Rumusan Soal »
Kutiplah tanpa perubahan sedikit pun bagian teks tentang tradisi Omed-omedan yang diawali dengan "Tradisi dari desa" dan berlanjut sampai "di daerah lain.".

Teks untuk Dianalisis »
☆ ☆ ☆ ☆ ☆
Bicara soal tradisi nih ton, Bali emang gak ada habisnya deh. Tradisi-tradisi warisan leluhur Bali yang ada sejak lama ini masih bertahan hingga hari ini tak lepas dari peran masyarakat Bali masa kini. Terlepas dari besarnya bada globalisasi, masyarakat Bali mampu terus bertahan dan melestarikan tradisi serta budayanya, termasuk tradisi Omed-omedan yang satu ini.

Tradisi dari desa Sesetan ini masih bertahan dan lestari hingga detik ini. Simak ulasan jalanmelali.com tentang tradisi Omed-omedan dari desa Sesetan berikut di bawah ini.
Sering sekali terjadi salah pemahaman ketika tradisi Omed-omedan ini digelar ton. Bagi orang awam, melihat banyaknya pemuda dan pemudi saling berpelukan dan berciuman serta dipertontonkan di khalayak ramai tentu akan merasa heran. Ada yang mengungkapkan bahwa omed-omedan ini adalah festival ciuman masal hingga mengatakan tradisi ajang cari jodoh. Ga heran sih ton, kalau sampe baper saat gelaran tradisi omed-omedan bisa aja beneran jodoh. Tapi itulah keunikan dari tradisi di Bali yang mungkin tak bisa ditemukan di daerah lain.
Awal Mula Tradisi Omed-omedan
Pada mulanya tradisi omed-omedan ini berasal dari warga Kerajaan Puri Oka. Para warga ini berinisiatif untuk membuat sebuah permainan tarik-menarik, lambat laun permainan ini berubah menjadi saling rangkul. Namun dalam pelaksanaannya suasana menjadi gaduh. Bertepatan pada saat itu Raja Puri Oka sedang sakit dan merasa terganggu akan suara berisik tersebut. Namun ketika Raja keluar dan menyaksikan secara langsung permainan omed-omedan ini, beliau nampak sembuh dari penyakitnya. Sejak saat itu permainan ini diselenggarakan setiap tahun saat Ngembak Geni (sehari setelah hari raya Nyepi).
Omed-omedan berasal dari kata “omed” yang berarti menarik. Secara umum omed-omedan ini adalah ritual saling peluk dan tarik menarik secara bergantian antara dua kelompok yakni satu kelompok pemuda dan satu kelompok pemudi dengan posisi saling berhadap-hadapan. Tradisi ini merupakan tradisi yang dilaksanakan dalam rangkaian perayaan Hari Raya Nyepi tepatnya pada saat Ngembak Geni. Tradisi ini hanya bisa ditemukan di Banjar Kaja Sesetan, Desa Sesetan, Denpasar.
☆ ☆ ☆ ☆ ☆
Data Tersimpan
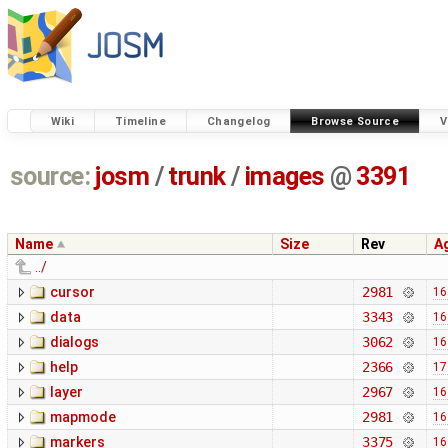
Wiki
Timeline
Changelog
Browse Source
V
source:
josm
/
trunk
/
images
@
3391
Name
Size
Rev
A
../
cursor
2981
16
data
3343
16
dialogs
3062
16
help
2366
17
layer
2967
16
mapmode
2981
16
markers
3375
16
☆ ☆ ☆ ☆ ☆
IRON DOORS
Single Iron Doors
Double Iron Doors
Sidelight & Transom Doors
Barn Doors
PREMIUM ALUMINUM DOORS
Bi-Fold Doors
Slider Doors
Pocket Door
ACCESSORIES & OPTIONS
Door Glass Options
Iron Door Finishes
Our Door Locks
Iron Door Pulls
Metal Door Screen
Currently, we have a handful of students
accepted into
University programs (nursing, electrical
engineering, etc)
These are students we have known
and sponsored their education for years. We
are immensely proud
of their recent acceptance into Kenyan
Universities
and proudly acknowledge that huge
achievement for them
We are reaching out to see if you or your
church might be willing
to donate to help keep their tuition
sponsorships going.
☆ ☆ ☆ ☆ ☆
Jawaban Soal »
Tradisi dari desa Sesetan ini masih bertahan dan lestari hingga detik ini. Simak ulasan jalanmelali.com tentang tradisi Omed-omedan dari desa Sesetan berikut di bawah ini.
Sering sekali terjadi salah pemahaman ketika tradisi Omed-omedan ini digelar ton. Bagi orang awam, melihat banyaknya pemuda dan pemudi saling berpelukan dan berciuman serta dipertontonkan di khalayak ramai tentu akan merasa heran. Ada yang mengungkapkan bahwa omed-omedan ini adalah festival ciuman masal hingga mengatakan tradisi ajang cari jodoh. Ga heran sih ton, kalau sampe baper saat gelaran tradisi omed-omedan bisa aja beneran jodoh. Tapi itulah keunikan dari tradisi di Bali yang mungkin tak bisa ditemukan di daerah lain.